- CHALLENGE -
Convert every line of the records below into a Markdown table with the columns No. and Line, numbering the rows in order and omitting any blank lines.

- RECORD SET -

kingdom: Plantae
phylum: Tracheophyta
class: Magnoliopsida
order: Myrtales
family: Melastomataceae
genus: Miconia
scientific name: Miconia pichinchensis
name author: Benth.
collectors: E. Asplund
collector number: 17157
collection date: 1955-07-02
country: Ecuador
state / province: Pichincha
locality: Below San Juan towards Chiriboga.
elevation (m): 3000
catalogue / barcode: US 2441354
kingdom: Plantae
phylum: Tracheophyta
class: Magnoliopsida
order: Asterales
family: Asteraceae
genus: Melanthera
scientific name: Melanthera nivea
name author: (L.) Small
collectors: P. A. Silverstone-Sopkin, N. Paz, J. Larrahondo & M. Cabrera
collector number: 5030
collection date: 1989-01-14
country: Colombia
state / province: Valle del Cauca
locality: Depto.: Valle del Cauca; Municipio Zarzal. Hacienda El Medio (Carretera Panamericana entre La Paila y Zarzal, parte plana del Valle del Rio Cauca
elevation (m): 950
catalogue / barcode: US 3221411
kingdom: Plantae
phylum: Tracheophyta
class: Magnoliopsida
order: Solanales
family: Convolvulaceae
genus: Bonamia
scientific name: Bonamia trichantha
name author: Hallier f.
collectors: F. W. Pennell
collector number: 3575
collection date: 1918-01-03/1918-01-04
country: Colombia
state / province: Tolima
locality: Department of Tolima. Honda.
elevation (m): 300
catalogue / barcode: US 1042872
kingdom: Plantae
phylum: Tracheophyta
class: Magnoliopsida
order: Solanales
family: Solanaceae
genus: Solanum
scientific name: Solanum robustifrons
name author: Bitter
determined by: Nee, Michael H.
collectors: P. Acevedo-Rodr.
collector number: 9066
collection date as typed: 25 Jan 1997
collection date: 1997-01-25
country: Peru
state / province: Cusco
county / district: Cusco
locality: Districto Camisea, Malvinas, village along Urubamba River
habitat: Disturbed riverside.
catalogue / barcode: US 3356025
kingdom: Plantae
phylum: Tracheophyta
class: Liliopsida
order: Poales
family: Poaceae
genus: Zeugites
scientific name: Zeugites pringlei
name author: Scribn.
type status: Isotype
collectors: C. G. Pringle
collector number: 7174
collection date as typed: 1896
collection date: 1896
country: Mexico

- FULL SOLUTION -
| No. | Line |
|---|---|
| 1 | kingdom: Plantae |
| 2 | phylum: Tracheophyta |
| 3 | class: Magnoliopsida |
| 4 | order: Myrtales |
| 5 | family: Melastomataceae |
| 6 | genus: Miconia |
| 7 | scientific name: Miconia pichinchensis |
| 8 | name author: Benth. |
| 9 | collectors: E. Asplund |
| 10 | collector number: 17157 |
| 11 | collection date: 1955-07-02 |
| 12 | country: Ecuador |
| 13 | state / province: Pichincha |
| 14 | locality: Below San Juan towards Chiriboga. |
| 15 | elevation (m): 3000 |
| 16 | catalogue / barcode: US 2441354 |
| 17 | kingdom: Plantae |
| 18 | phylum: Tracheophyta |
| 19 | class: Magnoliopsida |
| 20 | order: Asterales |
| 21 | family: Asteraceae |
| 22 | genus: Melanthera |
| 23 | scientific name: Melanthera nivea |
| 24 | name author: (L.) Small |
| 25 | collectors: P. A. Silverstone-Sopkin, N. Paz, J. Larrahondo & M. Cabrera |
| 26 | collector number: 5030 |
| 27 | collection date: 1989-01-14 |
| 28 | country: Colombia |
| 29 | state / province: Valle del Cauca |
| 30 | locality: Depto.: Valle del Cauca; Municipio Zarzal. Hacienda El Medio (Carretera Panamericana entre La Paila y Zarzal, parte plana del Valle del Rio Cauca |
| 31 | elevation (m): 950 |
| 32 | catalogue / barcode: US 3221411 |
| 33 | kingdom: Plantae |
| 34 | phylum: Tracheophyta |
| 35 | class: Magnoliopsida |
| 36 | order: Solanales |
| 37 | family: Convolvulaceae |
| 38 | genus: Bonamia |
| 39 | scientific name: Bonamia trichantha |
| 40 | name author: Hallier f. |
| 41 | collectors: F. W. Pennell |
| 42 | collector number: 3575 |
| 43 | collection date: 1918-01-03/1918-01-04 |
| 44 | country: Colombia |
| 45 | state / province: Tolima |
| 46 | locality: Department of Tolima. Honda. |
| 47 | elevation (m): 300 |
| 48 | catalogue / barcode: US 1042872 |
| 49 | kingdom: Plantae |
| 50 | phylum: Tracheophyta |
| 51 | class: Magnoliopsida |
| 52 | order: Solanales |
| 53 | family: Solanaceae |
| 54 | genus: Solanum |
| 55 | scientific name: Solanum robustifrons |
| 56 | name author: Bitter |
| 57 | determined by: Nee, Michael H. |
| 58 | collectors: P. Acevedo-Rodr. |
| 59 | collector number: 9066 |
| 60 | collection date as typed: 25 Jan 1997 |
| 61 | collection date: 1997-01-25 |
| 62 | country: Peru |
| 63 | state / province: Cusco |
| 64 | county / district: Cusco |
| 65 | locality: Districto Camisea, Malvinas, village along Urubamba River |
| 66 | habitat: Disturbed riverside. |
| 67 | catalogue / barcode: US 3356025 |
| 68 | kingdom: Plantae |
| 69 | phylum: Tracheophyta |
| 70 | class: Liliopsida |
| 71 | order: Poales |
| 72 | family: Poaceae |
| 73 | genus: Zeugites |
| 74 | scientific name: Zeugites pringlei |
| 75 | name author: Scribn. |
| 76 | type status: Isotype |
| 77 | collectors: C. G. Pringle |
| 78 | collector number: 7174 |
| 79 | collection date as typed: 1896 |
| 80 | collection date: 1896 |
| 81 | country: Mexico |